REQUIREMENT -
Which lines in the records below contain the word "front"? Copy each one.

(Data extracted from a collection)
---

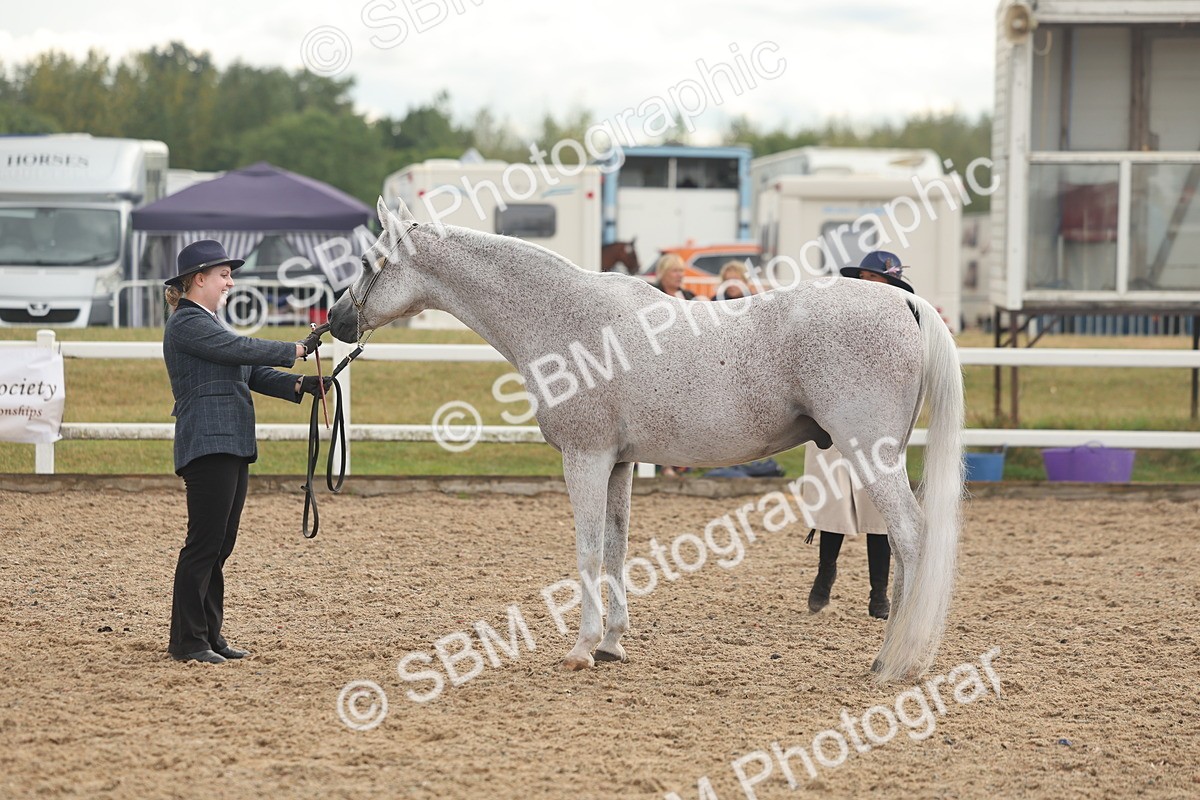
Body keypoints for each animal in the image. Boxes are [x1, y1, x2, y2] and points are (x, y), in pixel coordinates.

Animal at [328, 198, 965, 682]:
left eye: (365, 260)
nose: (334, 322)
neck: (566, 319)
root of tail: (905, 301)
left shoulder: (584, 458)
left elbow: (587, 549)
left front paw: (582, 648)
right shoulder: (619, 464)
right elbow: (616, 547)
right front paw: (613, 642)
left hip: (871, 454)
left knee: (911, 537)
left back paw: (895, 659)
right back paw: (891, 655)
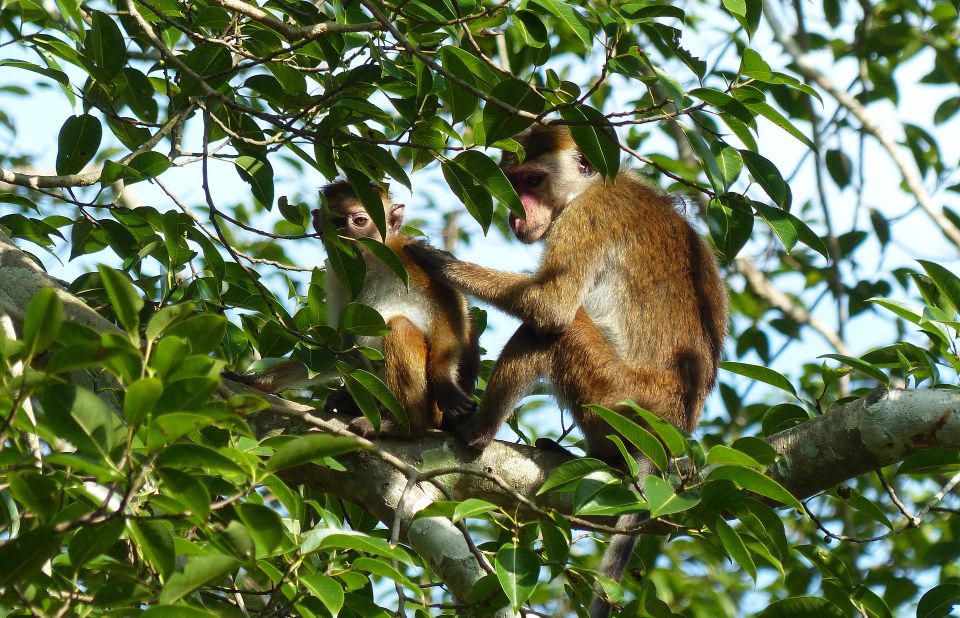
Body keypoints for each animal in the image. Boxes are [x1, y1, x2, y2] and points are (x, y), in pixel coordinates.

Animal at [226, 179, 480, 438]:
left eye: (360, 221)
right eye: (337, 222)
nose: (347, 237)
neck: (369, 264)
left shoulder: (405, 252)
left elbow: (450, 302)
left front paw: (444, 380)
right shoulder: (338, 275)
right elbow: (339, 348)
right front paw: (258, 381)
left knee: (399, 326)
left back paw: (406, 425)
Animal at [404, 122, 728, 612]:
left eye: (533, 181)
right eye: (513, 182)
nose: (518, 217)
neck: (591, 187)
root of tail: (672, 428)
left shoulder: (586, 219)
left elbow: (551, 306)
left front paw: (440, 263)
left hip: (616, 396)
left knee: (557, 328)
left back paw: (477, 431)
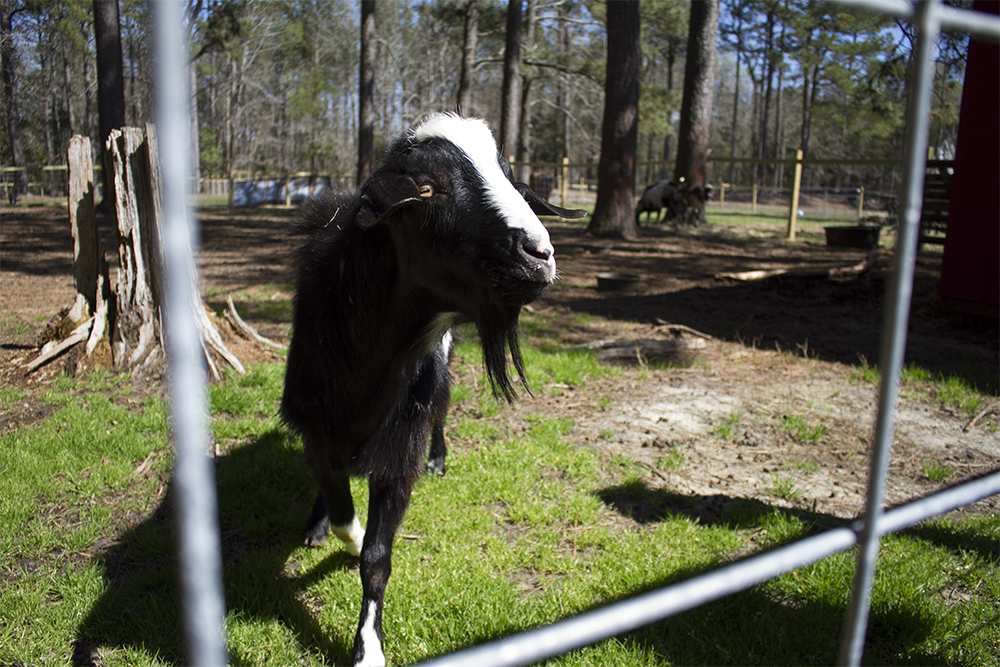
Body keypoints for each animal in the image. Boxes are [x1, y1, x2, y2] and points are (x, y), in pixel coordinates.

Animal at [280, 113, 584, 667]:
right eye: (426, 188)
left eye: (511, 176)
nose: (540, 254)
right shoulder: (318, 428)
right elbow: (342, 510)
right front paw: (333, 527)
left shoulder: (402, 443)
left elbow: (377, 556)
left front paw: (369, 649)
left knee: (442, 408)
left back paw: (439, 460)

---

WRITTEN RESPONSE -
left front paw: (582, 648)
right front paw: (613, 642)
left front paw: (444, 380)
right front paw: (258, 381)
left front paw: (440, 263)
right front paw: (333, 527)
left front paw: (369, 649)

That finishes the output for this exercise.